A frequently cited article is regarded as the "classic treatment" of motivic parallelisms in Schenkerian analysis. Burkhart introduces the term "Ursatz parallelism"—when a motive in a small span of music (foreground) duplicates one covering a far longer span (background)—but because of its generality (and the abstract nature of the Ursatz) such a figure alone normally does not create significant motivic associations within a composition. Thus, it is more productive to focus on how "motivic parallelisms operate within individual pieces" rather than as symptoms of a tonal system. Burkhart finds that the motivic parallelisms of various surface motives and their "hidden repetitions" in middle-level segments are "much more unusual and interesting." An oft-cited example relates brief motives in the first two bars of Chopin's Nocturne in F♯ major, Op. 15, No. 2, to larger spans: a neighbor-note figure that is also the frame of the melody in bars 1–16; and an arpeggiated chord that is also stretched across bars 1–45. As Burkhart notes, it is common—as in these examples—for the smaller motive to be nested inside the larger parallelism. The limit in breadth of such parallelisms may be found in another oft-cited example: Schubert's "Erlkönig", where Burkhart finds that two motives in the piano's introduction map onto the key sequence of the entire song.

==Publications==
===Books===
- Anthology for Musical Analysis. Co-authored with William Rothstein (6th ed. on). New York, 1964; 7th ed. 2011. ISBN 978-0-495-91607-9.
- A New Approach to Keyboard Harmony. Co-authored with Allen Brings, Leo Kraft, Roger Kamien, and Drora Pershing. New York, 1979. ISBN 978-0-393-95001-4.

===Articles (selected)===
- "Stravinsky's Revolving Canon." The Music Review, 29/3 (1968): 161.
- "Debussy plays La Cathédrale engloutie and solves metrical mystery." Piano Quarterly 65 (1968): 14–16.
- "Schoenberg's Farben: An Analysis of Op. 16, no. 3." Perspectives of New Music 12/1–2 (1973): 141–172.
- "The Polyphonic Melodic Line of Chopin's B-minor Prelude." In Preludes, op. 28: An Authoritative Score, Historical Background, Analysis, Views and Comments, edited by Thomas Higgins, 80–88. New York, 1973.

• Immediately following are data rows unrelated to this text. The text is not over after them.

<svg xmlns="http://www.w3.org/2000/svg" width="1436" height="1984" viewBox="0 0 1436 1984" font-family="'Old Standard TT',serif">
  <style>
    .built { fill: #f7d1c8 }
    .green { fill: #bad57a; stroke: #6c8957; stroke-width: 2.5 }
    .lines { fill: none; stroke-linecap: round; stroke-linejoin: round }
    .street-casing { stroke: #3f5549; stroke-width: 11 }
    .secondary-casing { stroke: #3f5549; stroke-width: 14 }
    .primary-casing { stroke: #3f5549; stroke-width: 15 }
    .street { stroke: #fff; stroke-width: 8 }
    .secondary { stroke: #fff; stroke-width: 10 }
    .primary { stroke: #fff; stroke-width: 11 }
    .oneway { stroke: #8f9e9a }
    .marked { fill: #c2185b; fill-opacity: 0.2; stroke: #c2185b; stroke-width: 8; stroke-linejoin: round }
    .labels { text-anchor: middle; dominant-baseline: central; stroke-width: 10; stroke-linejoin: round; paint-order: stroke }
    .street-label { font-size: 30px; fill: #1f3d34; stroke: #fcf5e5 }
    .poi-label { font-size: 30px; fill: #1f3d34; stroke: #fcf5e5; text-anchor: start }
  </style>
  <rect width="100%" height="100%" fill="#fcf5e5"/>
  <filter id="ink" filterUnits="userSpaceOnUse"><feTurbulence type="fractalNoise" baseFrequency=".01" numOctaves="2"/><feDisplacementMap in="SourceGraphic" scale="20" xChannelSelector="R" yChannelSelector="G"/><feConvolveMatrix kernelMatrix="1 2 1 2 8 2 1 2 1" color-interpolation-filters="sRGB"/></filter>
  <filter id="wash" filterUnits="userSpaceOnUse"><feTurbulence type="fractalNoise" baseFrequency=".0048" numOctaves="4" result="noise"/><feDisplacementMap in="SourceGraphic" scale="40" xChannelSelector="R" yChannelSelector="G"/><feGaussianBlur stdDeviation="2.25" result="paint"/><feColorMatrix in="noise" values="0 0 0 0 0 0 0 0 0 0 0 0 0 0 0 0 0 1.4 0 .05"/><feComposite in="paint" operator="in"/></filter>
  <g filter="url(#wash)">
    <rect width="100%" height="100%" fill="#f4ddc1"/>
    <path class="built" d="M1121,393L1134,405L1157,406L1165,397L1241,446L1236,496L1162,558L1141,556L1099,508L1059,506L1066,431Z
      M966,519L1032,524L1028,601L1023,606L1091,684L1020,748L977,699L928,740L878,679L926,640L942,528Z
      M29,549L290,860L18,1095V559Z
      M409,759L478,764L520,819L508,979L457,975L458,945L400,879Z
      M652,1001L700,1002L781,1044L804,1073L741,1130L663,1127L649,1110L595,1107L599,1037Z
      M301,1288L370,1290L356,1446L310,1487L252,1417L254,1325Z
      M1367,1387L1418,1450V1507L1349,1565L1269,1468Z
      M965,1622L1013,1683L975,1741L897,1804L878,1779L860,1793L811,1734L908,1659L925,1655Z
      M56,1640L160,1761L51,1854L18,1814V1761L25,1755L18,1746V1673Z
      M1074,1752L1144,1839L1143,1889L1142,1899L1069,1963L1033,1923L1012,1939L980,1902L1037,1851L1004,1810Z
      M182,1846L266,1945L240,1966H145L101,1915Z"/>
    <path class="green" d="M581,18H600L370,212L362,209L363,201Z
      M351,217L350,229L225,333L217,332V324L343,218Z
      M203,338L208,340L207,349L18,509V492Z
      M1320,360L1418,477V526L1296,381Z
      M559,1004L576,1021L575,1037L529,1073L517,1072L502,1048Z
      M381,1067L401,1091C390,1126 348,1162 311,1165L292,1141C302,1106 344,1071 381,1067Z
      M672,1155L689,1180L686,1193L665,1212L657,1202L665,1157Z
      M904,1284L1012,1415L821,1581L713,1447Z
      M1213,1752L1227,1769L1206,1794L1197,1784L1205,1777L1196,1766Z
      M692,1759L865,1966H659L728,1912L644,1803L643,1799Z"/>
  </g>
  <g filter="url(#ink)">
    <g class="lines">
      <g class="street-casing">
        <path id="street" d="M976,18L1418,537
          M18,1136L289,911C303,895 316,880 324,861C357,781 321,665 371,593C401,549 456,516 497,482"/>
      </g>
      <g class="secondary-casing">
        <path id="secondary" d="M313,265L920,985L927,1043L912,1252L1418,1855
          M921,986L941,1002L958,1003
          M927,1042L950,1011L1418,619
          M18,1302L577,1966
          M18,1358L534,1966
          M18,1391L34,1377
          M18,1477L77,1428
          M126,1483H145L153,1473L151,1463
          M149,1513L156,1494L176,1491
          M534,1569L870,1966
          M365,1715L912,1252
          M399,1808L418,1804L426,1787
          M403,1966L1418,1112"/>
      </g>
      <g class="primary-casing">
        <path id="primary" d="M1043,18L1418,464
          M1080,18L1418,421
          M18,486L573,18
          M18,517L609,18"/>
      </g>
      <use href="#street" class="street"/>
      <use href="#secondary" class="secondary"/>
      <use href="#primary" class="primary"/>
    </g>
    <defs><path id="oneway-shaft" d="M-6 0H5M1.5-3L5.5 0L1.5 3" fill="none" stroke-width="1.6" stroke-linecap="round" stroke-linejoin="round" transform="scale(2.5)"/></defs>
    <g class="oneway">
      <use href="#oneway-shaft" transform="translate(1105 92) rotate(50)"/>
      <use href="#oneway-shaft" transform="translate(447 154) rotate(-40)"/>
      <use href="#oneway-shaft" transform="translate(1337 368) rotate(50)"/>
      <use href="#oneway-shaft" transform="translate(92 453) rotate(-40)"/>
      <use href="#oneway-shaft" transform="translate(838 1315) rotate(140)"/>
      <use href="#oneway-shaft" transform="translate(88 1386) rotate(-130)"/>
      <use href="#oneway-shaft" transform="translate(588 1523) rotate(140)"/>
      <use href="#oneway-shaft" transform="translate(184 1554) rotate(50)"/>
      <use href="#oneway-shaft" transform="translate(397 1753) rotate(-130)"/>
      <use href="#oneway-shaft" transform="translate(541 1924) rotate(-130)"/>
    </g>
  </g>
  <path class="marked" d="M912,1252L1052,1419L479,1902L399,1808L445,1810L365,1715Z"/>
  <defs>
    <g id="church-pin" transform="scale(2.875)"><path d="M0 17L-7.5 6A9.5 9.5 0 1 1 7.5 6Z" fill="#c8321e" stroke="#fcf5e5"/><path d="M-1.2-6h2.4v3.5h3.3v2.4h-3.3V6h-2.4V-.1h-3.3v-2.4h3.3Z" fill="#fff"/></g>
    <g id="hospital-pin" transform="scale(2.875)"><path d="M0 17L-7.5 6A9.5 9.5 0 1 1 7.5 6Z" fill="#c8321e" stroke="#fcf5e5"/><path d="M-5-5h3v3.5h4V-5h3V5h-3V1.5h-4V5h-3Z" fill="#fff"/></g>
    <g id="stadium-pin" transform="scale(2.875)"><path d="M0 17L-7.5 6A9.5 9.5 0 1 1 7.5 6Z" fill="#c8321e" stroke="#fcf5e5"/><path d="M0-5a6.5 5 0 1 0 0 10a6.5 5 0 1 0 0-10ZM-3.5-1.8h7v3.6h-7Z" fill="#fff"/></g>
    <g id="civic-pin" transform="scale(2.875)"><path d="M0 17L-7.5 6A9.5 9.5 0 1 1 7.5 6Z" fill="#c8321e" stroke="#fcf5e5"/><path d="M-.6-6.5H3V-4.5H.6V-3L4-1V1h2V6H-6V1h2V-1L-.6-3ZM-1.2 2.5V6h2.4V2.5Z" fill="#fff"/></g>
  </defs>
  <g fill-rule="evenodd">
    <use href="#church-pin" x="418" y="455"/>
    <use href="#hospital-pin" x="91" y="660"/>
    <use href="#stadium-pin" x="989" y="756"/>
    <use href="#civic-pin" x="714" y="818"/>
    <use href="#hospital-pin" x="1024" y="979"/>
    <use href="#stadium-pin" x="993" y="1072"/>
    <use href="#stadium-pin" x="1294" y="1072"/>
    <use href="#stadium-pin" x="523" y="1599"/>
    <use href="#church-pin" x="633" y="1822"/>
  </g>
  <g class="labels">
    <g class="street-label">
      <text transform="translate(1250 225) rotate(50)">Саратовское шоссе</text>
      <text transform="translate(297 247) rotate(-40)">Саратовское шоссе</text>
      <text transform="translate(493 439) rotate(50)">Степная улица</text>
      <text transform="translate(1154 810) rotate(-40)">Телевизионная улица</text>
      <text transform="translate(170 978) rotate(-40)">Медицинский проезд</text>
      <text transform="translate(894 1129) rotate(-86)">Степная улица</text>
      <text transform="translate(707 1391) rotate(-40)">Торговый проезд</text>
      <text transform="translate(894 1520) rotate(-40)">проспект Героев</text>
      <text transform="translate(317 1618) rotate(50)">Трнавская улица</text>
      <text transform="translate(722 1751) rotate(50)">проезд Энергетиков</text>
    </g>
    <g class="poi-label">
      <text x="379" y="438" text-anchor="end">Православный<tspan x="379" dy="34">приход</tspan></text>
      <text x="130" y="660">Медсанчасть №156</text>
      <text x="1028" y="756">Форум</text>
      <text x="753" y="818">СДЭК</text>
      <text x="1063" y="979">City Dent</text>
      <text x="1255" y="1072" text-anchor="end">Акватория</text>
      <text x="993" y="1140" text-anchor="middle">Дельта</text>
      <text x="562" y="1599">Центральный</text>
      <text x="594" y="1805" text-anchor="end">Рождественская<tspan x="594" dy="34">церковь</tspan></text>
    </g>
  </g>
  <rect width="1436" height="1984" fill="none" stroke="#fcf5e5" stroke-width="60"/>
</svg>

- "Schenker's 'Motivic Parallelisms'." Journal of Music Theory 22/2 (1978): 145–175.
- "The Symmetrical Source of Webern's Opus 5, no. 4." The Music Forum 5 (1980): 317.
- "Schenker's Theory of Levels and Musical Performance." In Aspects of Schenkerian Theory, edited by David Beach, 95–112. New Haven, Connecticut, 1983.

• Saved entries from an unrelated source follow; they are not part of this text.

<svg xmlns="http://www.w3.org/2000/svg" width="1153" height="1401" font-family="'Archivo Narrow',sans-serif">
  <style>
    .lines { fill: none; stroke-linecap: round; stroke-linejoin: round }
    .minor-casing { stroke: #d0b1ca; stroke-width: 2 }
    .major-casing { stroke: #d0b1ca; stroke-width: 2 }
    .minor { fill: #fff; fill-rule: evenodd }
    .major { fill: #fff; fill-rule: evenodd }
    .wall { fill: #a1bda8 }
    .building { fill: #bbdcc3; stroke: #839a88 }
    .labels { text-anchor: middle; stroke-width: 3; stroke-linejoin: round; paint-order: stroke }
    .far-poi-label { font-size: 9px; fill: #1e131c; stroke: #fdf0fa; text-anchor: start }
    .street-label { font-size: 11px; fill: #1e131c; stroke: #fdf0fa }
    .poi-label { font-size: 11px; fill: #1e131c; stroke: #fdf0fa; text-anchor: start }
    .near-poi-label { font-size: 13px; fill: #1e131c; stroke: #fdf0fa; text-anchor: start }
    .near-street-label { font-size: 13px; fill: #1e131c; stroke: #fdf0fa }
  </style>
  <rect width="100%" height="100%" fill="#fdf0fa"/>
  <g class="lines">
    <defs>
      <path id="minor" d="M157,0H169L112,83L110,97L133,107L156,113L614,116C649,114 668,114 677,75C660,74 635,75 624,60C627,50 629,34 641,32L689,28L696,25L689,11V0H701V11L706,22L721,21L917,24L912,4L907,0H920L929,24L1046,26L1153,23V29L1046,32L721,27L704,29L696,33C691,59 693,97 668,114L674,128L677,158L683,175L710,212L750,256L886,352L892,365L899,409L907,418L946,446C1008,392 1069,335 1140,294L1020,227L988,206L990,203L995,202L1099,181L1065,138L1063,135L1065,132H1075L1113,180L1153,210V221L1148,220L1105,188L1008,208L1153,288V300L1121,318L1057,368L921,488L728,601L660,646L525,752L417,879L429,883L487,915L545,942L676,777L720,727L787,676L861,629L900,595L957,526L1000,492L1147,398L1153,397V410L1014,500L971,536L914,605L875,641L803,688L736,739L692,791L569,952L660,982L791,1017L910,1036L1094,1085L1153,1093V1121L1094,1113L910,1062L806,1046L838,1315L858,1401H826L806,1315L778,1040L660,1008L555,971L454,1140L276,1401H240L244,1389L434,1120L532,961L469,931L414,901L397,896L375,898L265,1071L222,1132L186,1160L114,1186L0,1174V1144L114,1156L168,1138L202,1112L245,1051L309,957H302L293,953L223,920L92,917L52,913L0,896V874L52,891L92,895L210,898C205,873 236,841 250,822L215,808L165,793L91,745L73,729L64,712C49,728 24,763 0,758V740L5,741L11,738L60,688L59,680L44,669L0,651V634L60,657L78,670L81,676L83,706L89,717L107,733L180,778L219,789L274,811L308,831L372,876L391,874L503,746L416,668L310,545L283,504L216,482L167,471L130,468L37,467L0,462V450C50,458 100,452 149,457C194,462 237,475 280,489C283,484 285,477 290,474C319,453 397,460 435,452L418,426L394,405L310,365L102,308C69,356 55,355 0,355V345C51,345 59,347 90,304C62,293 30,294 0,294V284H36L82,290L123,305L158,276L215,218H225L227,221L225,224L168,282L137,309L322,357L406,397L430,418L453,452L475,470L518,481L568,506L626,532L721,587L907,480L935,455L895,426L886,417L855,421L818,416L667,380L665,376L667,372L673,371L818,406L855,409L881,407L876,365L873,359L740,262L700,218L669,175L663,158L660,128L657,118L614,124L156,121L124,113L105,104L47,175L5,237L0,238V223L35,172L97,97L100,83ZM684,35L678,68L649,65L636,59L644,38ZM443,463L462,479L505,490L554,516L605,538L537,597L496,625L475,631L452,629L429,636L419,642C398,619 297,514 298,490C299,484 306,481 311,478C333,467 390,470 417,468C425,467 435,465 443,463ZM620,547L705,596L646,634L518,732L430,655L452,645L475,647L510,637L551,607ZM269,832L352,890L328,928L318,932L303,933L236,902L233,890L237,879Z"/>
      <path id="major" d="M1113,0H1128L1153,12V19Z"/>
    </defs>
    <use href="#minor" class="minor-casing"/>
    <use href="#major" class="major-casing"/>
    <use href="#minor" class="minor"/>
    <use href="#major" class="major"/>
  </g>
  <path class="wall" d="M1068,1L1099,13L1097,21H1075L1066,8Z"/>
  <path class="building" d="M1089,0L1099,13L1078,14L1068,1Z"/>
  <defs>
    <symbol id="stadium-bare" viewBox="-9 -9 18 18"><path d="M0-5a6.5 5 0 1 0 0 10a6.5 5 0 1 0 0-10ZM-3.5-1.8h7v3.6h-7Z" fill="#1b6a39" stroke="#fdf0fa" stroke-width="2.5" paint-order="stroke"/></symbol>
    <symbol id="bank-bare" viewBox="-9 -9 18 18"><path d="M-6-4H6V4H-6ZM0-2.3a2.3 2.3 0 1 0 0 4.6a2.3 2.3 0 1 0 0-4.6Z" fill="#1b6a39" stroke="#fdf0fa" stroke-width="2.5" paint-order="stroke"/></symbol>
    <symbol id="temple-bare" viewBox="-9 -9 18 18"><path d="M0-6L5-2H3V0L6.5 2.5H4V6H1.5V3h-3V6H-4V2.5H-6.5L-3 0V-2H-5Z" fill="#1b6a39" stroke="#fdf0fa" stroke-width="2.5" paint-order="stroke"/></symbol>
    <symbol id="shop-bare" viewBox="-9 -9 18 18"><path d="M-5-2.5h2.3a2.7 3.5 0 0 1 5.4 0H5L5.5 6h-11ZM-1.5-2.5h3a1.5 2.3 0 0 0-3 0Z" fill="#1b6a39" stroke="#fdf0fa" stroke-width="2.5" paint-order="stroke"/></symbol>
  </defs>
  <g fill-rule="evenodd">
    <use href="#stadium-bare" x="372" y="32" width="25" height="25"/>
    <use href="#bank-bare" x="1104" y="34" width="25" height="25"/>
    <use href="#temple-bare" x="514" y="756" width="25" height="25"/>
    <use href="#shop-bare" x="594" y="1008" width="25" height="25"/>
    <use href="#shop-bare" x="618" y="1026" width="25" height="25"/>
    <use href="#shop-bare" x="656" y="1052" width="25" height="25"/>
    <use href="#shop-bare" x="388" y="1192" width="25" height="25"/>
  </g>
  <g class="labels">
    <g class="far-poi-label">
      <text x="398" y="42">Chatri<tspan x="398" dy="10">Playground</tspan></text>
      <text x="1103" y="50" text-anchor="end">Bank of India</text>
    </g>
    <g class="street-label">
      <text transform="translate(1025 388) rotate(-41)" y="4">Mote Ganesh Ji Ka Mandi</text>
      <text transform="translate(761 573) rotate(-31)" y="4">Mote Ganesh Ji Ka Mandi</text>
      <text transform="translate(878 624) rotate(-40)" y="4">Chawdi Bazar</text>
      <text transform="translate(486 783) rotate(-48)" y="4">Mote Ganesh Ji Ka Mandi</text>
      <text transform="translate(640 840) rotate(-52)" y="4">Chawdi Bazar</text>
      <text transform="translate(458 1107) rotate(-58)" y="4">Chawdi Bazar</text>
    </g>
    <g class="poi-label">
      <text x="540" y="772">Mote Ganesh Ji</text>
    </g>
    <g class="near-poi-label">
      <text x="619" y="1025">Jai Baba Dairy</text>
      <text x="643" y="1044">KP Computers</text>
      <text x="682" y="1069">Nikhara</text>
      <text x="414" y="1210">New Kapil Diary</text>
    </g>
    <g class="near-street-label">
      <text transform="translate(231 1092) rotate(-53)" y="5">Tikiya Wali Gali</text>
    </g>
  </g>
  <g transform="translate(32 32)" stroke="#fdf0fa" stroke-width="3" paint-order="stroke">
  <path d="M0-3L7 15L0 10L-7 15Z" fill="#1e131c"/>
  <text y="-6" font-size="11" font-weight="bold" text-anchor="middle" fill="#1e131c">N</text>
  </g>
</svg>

- "Departures from the Norm in Two Songs from Schumann's Liederkreis." In Schenker Studies, edited by Hedi Siegel, 146–164. New York, 1990.

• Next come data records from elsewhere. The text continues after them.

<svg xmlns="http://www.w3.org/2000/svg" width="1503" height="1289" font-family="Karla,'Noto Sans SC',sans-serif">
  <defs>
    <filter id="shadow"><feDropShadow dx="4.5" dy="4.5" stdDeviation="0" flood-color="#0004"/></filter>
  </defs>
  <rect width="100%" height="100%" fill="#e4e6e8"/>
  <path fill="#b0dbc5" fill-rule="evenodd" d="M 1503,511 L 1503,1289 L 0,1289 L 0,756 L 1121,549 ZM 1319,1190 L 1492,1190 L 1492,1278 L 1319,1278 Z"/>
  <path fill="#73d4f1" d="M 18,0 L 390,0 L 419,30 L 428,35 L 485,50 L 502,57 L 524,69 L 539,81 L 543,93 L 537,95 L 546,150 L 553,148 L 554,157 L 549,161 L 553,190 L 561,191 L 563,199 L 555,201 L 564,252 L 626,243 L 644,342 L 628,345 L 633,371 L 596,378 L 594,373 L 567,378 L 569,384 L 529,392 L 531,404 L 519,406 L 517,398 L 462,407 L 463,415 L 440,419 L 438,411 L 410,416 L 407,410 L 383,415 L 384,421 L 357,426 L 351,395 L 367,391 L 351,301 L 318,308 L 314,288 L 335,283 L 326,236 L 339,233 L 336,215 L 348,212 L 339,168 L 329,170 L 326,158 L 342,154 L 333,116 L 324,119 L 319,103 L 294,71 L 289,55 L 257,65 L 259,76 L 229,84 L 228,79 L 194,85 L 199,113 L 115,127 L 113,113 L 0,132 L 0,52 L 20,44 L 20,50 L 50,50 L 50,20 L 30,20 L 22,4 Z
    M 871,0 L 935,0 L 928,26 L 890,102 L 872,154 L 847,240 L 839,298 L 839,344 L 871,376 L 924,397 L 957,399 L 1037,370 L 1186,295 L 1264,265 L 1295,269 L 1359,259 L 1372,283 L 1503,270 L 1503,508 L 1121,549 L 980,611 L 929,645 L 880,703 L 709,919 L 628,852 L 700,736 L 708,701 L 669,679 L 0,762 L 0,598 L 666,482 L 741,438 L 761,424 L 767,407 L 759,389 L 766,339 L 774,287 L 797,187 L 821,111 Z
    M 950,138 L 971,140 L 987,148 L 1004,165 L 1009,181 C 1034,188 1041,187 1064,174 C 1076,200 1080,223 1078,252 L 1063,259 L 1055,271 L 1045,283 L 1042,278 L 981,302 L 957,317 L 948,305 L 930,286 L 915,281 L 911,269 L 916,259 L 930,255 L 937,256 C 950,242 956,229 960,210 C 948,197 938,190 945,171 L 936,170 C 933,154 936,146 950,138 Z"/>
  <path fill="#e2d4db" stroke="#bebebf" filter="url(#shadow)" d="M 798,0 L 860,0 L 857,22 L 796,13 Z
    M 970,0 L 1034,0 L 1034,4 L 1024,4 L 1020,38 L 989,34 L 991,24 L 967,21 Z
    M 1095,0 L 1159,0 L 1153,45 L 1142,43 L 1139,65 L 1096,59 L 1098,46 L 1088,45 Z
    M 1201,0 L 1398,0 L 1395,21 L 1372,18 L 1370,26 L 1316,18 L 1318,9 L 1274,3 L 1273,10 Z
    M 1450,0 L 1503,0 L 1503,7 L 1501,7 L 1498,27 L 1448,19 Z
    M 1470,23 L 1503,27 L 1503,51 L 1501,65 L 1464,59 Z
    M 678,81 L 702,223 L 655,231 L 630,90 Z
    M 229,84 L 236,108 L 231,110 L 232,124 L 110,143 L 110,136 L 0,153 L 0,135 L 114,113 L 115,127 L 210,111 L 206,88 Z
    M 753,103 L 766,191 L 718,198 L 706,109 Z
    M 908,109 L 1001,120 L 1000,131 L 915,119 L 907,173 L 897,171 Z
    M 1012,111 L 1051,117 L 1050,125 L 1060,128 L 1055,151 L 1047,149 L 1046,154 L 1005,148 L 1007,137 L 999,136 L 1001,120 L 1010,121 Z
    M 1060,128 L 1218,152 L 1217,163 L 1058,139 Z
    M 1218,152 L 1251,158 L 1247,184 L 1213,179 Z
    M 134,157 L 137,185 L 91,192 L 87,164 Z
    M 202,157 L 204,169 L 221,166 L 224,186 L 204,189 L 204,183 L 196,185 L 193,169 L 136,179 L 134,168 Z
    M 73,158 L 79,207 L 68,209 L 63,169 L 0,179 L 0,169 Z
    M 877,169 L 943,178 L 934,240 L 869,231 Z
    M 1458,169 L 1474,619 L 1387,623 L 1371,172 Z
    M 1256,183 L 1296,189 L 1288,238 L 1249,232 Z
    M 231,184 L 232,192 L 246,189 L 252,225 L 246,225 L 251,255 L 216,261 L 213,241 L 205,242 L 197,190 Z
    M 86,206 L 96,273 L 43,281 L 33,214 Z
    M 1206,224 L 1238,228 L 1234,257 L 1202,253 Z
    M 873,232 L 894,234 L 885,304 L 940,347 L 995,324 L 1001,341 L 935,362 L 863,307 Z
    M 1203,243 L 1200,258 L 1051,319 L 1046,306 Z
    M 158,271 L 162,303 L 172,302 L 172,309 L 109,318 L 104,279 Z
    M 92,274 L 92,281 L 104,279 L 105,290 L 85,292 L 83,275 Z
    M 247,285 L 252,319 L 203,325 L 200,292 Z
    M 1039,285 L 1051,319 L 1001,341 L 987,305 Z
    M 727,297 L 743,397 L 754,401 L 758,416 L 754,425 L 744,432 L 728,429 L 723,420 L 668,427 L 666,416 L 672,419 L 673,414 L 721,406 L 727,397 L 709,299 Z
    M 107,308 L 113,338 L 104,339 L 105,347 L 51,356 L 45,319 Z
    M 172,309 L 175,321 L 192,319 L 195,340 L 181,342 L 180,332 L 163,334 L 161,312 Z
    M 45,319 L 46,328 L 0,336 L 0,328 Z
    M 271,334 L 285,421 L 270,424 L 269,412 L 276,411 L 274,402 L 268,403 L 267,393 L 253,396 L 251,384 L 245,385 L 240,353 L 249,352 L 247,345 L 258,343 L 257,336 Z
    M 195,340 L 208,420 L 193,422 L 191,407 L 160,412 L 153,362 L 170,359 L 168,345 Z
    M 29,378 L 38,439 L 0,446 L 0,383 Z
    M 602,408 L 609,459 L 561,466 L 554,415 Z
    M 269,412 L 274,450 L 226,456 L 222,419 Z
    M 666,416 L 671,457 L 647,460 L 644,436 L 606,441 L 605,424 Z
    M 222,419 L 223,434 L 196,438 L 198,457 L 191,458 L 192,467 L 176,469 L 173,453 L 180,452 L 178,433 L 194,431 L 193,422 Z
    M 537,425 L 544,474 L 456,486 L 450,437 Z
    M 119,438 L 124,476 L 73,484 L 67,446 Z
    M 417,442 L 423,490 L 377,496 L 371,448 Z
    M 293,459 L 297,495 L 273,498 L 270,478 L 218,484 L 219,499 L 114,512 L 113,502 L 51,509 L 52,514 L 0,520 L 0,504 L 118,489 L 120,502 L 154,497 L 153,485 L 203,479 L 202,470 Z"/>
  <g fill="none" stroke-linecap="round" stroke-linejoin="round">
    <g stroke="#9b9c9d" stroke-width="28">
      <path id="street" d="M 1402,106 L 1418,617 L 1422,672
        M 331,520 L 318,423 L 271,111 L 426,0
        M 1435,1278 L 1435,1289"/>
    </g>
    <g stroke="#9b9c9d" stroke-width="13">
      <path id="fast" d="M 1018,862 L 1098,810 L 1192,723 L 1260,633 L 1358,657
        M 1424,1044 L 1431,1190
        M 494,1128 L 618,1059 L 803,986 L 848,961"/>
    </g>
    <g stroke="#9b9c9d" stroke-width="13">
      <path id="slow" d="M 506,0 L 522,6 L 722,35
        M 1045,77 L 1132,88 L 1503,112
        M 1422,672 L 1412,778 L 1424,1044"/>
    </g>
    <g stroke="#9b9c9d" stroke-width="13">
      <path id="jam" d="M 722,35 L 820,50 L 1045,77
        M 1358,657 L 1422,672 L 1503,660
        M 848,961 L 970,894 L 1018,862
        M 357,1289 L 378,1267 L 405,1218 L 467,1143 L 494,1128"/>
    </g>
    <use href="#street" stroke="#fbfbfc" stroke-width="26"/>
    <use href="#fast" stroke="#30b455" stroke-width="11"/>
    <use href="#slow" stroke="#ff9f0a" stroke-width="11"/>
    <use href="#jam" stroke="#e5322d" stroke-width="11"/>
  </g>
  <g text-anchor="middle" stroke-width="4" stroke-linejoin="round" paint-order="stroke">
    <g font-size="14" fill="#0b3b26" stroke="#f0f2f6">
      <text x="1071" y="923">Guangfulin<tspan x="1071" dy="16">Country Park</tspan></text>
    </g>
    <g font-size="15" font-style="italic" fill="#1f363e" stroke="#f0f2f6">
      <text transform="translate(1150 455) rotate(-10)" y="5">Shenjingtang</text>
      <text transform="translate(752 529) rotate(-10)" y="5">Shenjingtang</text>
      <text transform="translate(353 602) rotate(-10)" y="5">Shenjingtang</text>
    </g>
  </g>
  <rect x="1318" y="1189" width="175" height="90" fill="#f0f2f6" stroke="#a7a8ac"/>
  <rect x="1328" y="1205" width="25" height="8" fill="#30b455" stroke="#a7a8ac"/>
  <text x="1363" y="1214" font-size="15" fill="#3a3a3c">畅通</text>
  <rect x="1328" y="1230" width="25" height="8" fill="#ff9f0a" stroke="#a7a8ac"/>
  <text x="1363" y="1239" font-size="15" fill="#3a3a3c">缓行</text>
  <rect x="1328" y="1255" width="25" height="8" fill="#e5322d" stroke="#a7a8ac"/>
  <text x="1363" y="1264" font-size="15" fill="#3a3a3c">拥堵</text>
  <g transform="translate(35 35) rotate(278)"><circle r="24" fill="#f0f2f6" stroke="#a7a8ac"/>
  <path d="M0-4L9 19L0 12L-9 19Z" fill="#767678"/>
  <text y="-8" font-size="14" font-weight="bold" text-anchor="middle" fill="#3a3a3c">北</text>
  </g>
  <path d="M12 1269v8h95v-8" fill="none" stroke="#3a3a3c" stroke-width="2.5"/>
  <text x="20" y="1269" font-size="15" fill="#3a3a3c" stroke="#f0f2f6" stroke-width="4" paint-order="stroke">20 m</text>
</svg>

- "How Rhythm Tells the Story in 'Là ci darem la mano'." Theory and Practice 16 (1991): 21–38.
- "Mid-bar Downbeat in Bach's Keyboard Music." Journal of Music Theory Pedagogy 8 (1994): 3–26.
- "Chopin's 'Concluding Expansions'." In Nineteenth-century Piano Music: Essays in Performance and Analysis, edited by David Witten, 95–116. New York, 1997.
- "Remembering David Kraehenbuehl." Journal of Music Theory 41/2 (1997): 183.
- "Meet David Kraehenbuehl." Commonweal: A Review of Religion, Politics, and Culture 131/15 (2004).
- "The Phrase Rhythm of Chopin's A-flat Mazurka, Op. 59, No. 2." In Engaging Music: Essays in Music Analysis, edited by Deborah Stein and William M. Marvin, 3–12. New York, 2005.
- "The Two Curious Moments in Chopin's E-flat Major Prelude." In Structure and Meaning in Tonal Music: Festschrift in Honor of Carl Schachter, edited by L. Poundie Burstein and David Gagné, 5–18. Hillsdale, New York, 2006.
- "The Suspenseful Structure of Brahms's C-major Capriccio, Op. 76, no. 8: A Schenkerian Hearing." In Bach to Brahms: Essays on Musical Design and Structure, edited by David Beach and Yosef Goldenberg, 259–278. Rochester, New York, 2015.

==Compositions==
Burkhart's compositions include some organ preludes and choruses he has composed and arranged.